- **SELECTED TEXT**
☆ ☆ ☆ ☆ ☆

In this embodiment of this application, as shown in FIG. 6, step S33 may specifically include the following steps.


Step S61: The training device inputs the representation vectors into the interaction module.


In step S32, the encoder outputs corresponding representation vectors in all audio segments. In step S61, the training device inputs the representation vectors output by the encoder into the interaction module.


Step S62: The training device determines that to-be-processed scales for an nth time are the ith scale and the (i+1)th scale, assigns an initial value of n to 1, and cyclically performs the following operations until n=K−1, where n=i, and n is an integer greater than or equal to 1.


In this embodiment of this application, after inputting, into the interaction module, the representation vectors corresponding to the audio segments, the training device needs to determine two representation vectors for interacting information with each other, and determine an order of performing information interaction on the representation vectors.


In this embodiment of this application, the training device determines, based on scale adjacency, two representation vectors that perform information interaction with each other. That is, audio segments corresponding to the two representation vectors that perform information interaction are adjacent in scale. The training device determines, in ascending order of scales, the order of performing information interaction on the representation vectors. That is, the training device determines that scales on which information interaction is first performed (namely, first to-be-processed scales for a first time) are a smallest scale and a scale that is second smallest in the subset, scales on which information interaction is subsequently performed (namely, to-be-processed scales for a second time) are the scale that is the second smallest and a scale that is the third smallest in the subset, and so on.


Step S63: The training device performs, based on the parameter of the interaction module for an nth time, information interaction on representation vectors corresponding to the data segments of the ith scale and the (i+1)th scale in the subset, to obtain the fused representation vectors corresponding to the data segments of various scales.


In this embodiment of this application, when n is an integer greater than or equal to 2, the representation vector corresponding to the data segment of the ith scale is a fused representation vector obtained after information interaction is performed on the data segment of the ith scale for an (n−1)th time. That is, a quantity of times of information interaction is performed is two or more, and the training device interacts, with a representation vector of the data segment of the (i+1)th scale, the fused representation vector obtained after information interaction is performed on the data segment of the ith scale for the (n−1)th time. Step S63 is specifically: The training device performs, based on the parameter of the interaction module, information interaction on the fused representation vector of the data segment of the ith scale output by the interaction module and the representation vector of the data segment of the (i+1)th scale output by the encoder, to obtain the fused representation vectors corresponding to the data segments of various scales. The fused representation vector of the data segment of the ith scale output by the interaction module is a representation vector obtained after information interaction is performed on the data segment of the ith scale for an (n−1)th time.

☆ ☆ ☆ ☆ ☆

- **DATASET ENTRIES**
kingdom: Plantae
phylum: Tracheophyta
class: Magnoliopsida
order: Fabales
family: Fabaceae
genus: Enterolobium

☆ ☆ ☆ ☆ ☆

- **GOAL OF THE EXERCISE**
Quote the passage on the interaction module from the words "In step S32, the" through the words "encoder into the interaction module.". The records have no connection to the text.

- **EXERCISE RESPONSE**
In step S32, the encoder outputs corresponding representation vectors in all audio segments. In step S61, the training device inputs the representation vectors output by the encoder into the interaction module.